Does Biden really think we believe this?
Amid a COVID test shortage, White House press secretary Jen Psaki blamed the situation on the absence of demand earlier in the year for the lack of supply.
Psaki’s comment, which didn’t take accountability for the administration’s role in the mishap, has come under fire now that the omicron variant –– which is more transmissible than the Delta variant ––is quickly becoming the dominant variant.
Earlier in the week, the White House announced it would be ordering 500 million at-home COVID-19 tests that would be delivered to Americans who request it. As a result of the last-minute test order, it is unlikely the tests will arrive before January despite demand surging during the holiday season as more Americans travel for Christmas.

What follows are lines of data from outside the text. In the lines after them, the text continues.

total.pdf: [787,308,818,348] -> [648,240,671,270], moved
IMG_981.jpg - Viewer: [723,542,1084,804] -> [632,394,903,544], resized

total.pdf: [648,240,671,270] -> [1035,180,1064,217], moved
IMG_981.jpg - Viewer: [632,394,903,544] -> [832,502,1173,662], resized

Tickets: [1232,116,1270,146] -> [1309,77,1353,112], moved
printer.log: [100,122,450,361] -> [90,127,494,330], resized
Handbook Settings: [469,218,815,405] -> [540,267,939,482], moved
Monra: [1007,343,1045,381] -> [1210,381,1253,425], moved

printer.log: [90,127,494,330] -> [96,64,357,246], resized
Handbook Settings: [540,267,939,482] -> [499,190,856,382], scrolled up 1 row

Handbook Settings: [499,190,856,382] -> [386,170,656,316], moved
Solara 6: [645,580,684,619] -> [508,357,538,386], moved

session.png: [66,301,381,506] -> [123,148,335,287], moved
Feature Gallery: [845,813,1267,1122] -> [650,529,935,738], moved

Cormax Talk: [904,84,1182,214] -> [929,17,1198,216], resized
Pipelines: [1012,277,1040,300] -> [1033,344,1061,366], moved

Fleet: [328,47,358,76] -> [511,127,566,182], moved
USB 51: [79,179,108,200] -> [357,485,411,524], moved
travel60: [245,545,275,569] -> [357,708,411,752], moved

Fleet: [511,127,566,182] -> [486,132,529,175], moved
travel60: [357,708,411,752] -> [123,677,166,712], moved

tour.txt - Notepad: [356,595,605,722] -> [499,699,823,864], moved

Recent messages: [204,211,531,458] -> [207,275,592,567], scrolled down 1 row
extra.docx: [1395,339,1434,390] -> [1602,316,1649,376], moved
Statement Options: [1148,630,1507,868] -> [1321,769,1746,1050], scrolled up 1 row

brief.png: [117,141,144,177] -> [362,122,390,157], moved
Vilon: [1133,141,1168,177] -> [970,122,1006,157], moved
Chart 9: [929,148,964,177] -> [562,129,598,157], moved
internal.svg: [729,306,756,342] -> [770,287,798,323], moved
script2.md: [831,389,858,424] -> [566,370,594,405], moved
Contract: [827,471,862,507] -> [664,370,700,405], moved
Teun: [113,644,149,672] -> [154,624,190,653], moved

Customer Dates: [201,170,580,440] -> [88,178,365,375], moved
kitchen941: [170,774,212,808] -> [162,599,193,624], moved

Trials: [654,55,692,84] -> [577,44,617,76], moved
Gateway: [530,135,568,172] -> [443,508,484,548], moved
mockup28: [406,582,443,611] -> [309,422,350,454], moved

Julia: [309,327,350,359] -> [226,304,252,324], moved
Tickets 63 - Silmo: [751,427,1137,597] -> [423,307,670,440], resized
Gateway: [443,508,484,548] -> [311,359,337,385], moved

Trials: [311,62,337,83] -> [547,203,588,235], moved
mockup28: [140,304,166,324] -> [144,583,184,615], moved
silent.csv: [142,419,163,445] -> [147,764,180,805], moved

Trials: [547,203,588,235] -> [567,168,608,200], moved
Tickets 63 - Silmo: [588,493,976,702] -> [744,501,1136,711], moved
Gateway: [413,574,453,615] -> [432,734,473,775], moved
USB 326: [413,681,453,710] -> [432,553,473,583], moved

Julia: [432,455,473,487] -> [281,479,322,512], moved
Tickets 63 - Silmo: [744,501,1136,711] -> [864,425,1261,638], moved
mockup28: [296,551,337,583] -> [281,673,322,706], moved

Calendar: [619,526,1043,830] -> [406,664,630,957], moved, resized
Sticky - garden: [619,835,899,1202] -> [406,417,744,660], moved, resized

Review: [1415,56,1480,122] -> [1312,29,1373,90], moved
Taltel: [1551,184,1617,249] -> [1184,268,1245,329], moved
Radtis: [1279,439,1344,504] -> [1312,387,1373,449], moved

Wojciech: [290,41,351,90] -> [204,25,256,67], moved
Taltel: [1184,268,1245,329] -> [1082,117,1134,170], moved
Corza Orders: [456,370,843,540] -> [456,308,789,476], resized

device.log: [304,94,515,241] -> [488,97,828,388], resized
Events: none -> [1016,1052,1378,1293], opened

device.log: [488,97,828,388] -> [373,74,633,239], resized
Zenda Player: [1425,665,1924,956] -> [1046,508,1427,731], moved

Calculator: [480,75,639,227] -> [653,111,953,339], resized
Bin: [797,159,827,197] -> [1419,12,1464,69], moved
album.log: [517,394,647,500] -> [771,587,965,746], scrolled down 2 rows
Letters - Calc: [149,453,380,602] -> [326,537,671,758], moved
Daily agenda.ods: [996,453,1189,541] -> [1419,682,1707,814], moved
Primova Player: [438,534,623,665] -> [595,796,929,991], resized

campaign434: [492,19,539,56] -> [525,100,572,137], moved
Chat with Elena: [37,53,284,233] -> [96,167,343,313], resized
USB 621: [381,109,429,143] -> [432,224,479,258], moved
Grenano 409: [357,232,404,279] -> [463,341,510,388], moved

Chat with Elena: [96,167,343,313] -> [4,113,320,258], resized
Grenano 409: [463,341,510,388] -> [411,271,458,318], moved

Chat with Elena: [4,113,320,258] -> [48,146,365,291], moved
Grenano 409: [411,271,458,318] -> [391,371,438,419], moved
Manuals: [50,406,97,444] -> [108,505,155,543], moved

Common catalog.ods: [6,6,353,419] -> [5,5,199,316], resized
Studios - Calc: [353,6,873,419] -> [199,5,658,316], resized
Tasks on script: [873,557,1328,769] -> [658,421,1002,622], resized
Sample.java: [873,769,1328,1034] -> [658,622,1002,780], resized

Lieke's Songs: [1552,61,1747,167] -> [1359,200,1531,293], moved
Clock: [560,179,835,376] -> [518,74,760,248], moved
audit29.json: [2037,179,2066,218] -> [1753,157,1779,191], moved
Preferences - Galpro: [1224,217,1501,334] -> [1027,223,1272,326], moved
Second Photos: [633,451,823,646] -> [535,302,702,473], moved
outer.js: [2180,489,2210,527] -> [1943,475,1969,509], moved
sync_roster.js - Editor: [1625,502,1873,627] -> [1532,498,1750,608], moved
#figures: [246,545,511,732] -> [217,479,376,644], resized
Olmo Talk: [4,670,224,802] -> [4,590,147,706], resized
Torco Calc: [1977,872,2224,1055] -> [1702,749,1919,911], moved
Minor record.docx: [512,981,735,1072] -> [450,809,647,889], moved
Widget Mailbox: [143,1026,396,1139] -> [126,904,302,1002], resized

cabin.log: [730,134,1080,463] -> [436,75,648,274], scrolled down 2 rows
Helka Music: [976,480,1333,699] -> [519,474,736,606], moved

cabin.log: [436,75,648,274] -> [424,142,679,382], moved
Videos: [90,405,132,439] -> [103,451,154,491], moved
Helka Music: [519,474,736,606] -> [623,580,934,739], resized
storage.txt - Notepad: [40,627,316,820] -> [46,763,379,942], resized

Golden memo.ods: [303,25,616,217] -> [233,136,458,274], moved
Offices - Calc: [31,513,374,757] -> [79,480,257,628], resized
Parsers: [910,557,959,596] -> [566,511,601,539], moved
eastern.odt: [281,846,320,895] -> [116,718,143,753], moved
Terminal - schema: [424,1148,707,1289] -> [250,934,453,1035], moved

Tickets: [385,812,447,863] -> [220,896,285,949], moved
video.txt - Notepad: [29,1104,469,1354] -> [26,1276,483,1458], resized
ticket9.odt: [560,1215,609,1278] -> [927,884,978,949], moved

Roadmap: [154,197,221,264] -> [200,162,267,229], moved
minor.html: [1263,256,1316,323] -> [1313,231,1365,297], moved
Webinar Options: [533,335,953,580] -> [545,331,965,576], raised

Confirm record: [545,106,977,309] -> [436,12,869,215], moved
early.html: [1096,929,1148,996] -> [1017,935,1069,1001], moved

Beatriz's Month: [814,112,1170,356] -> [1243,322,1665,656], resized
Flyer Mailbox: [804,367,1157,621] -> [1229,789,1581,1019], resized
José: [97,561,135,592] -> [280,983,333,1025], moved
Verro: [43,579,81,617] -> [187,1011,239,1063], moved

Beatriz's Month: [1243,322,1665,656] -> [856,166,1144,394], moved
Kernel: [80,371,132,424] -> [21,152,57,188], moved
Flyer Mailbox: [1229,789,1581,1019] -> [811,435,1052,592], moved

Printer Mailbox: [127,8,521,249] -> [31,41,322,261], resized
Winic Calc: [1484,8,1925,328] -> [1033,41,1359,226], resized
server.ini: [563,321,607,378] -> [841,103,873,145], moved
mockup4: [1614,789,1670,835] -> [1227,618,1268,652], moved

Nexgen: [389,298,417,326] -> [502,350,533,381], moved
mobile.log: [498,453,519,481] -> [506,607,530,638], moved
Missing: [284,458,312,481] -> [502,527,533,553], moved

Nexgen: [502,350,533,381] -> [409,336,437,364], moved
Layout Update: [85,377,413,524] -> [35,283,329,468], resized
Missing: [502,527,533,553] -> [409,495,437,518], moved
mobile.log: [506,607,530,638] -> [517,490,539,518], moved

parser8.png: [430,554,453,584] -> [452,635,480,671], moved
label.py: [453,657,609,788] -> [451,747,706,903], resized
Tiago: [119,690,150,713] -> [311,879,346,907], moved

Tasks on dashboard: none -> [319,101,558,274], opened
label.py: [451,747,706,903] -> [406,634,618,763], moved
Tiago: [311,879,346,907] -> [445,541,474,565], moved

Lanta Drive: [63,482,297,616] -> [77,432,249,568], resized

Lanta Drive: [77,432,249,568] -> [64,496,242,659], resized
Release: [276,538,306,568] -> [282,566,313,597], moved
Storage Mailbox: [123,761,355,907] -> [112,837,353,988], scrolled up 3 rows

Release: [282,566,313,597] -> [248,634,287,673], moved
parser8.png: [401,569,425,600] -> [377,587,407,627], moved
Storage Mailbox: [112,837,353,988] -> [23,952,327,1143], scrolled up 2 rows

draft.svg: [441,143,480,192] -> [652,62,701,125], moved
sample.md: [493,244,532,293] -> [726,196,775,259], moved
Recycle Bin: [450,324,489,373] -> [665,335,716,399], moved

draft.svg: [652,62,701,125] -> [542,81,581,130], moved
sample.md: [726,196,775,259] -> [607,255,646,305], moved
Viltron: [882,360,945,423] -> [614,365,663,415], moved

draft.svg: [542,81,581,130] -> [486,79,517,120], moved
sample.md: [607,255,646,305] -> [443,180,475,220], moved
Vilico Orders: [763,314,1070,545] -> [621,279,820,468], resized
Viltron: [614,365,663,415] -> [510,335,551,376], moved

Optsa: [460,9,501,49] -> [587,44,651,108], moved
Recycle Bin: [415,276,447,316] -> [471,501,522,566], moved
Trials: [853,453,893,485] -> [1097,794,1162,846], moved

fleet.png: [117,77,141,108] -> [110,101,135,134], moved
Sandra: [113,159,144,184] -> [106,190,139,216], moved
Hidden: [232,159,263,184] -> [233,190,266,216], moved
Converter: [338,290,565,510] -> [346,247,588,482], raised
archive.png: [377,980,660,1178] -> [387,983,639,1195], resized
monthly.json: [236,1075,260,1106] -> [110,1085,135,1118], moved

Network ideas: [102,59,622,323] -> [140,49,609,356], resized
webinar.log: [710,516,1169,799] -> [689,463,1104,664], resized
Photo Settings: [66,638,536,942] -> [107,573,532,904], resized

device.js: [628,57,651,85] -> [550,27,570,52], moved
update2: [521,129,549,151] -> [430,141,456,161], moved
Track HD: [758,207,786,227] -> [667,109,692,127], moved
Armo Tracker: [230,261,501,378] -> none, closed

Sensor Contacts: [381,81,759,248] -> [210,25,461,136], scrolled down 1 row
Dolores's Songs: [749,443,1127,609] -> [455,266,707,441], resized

When Psaki was questioned by a reporter why no one thought to order tests in advance, Psaki responded by reminding people about “the chain of events,” saying that before the Delta surged, there wasn’t demand for tests. Instead, she insisted that the federal government had to take steps to build a market for testing, adding that President Joe Biden used the Defense Production Act, by investing 3 billion dollars “several months ago to make sure we were building up the market.”
Psaki added that since the FDA had authorized an additional five at-home COVID-19 tests since October, the potential supply had increased.
In response to a different reporter bringing up an interview President Joe Biden had with David Muir of ABC News –– in which the president said he wished he “had thought about ordering a half a million pills two months ago before COVID hit here” –– Psaki reiterated her previous answer.
Given that it seemed the administration was ill-prepared, Peter Doocy of Fox News queried President Biden’s statements that “nobody in the whole world” saw it coming. Experts had predicted that there would be many new variants emerging from underdeveloped countries with poor access to vaccines. To answer Doocy, Psaki clarified, stating that Biden was referring to the severity of the variants.